Nurcu meczup, yandaş ekrana çıktı, mübarek annemiz Zübeyde Hanım’ın genelevde çalıştığını söyledi.
Arkadaşlarımız Gökmen Ulu ve Mediha Olgun iftirayla tutuklandı, Türkiye’nin en ünlü fetocuları Fehmi Koru ve Hüseyin Gülerce’nin iftiralarıyla Sözcü’nün sahibi Burak Akbay hakkında yakalama kararı çıkarıldı, Sözcü’ye el koymaya çalışıyorlar.
Bizzat Atatürk’ün talimatıyla hazırlanan ve 1939’dan beri yürürlükte olan zeytin yasası’nı değiştirmek için, sekizinci defa hamle yaptılar.
Akp’nin diyanet işleri başkanlığı “haram parayla hacca gidilir mi?” sorusuna “helaldir gidilir” diye fetva verdi.
CHP milletvekili Enis Berberoğlu’nu hapse attılar.
Türk basınına kelepçe takan Tayyip Erdoğan, Katarlı El Cezire televizyonuna ambargo uygulanınca isyan etti, “dünyadaki basın örgütlerine sesleniyorum, bir medya kuruluşunun basın özgürlüğü elinden alınıyor” dedi.

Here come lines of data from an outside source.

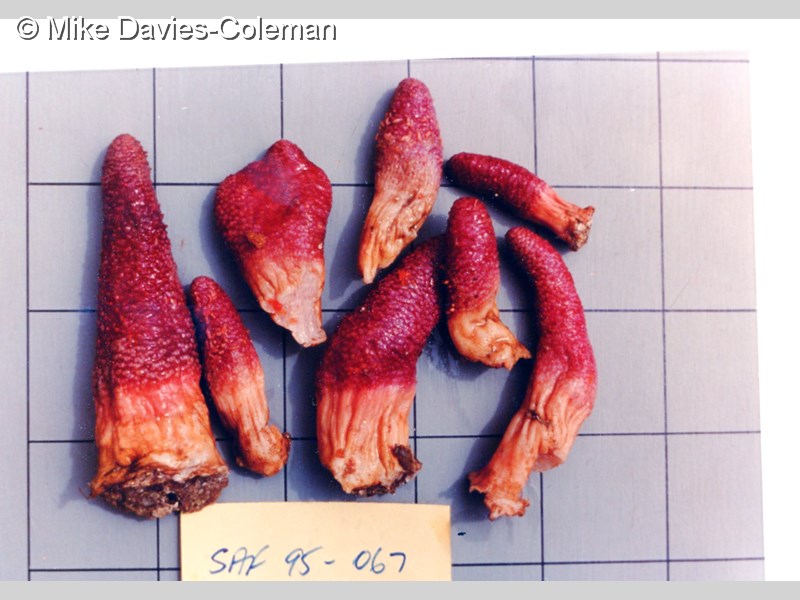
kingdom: Animalia
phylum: Cnidaria
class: Anthozoa
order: Malacalcyonacea
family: Acrophytidae
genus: Pieterfaurea
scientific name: Pieterfaurea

İlkokullara mescit zorunluluğu getirildi.
15 Temmuz panelinde konuşan Celal Bayar Üniversitesi rektör yardımcısı, “Recep Tayyip Erdoğan bizim milletimiz tarafından Atatürk kadar sevilmektedir, belki daha da fazla” dedi.
Maraş dondurmacıları gibi kafasında fesle dolaşan ve bilim kültür insanı diye ak saray sofrasına davet edilen tımarhanelik herif, Atatürk’e yine nefret kustu, “15 Temmuz, milli mücadeleyle kıyaslandığında katbekat üstün bir milli destandır, Kemalist inkılaplarla yapılan tahribata rağmen Müslüman Türk milletinin yıkılmadığının en mühim ispatı olmuştur” dedi.
Ve dün, milli eğitim bakanlığı yeni müfredatı açıkladı, 15 Temmuz var, Atatürkçülük yok!
*
15 Temmuz’dan 15 Temmuz’a…
Bir yılın adım adım özeti her şeyi gayet net anlatıyor.
*
Fetoyla metoyla filan mücadele edilmiyor. Hedef açıkça Atatürk’tür.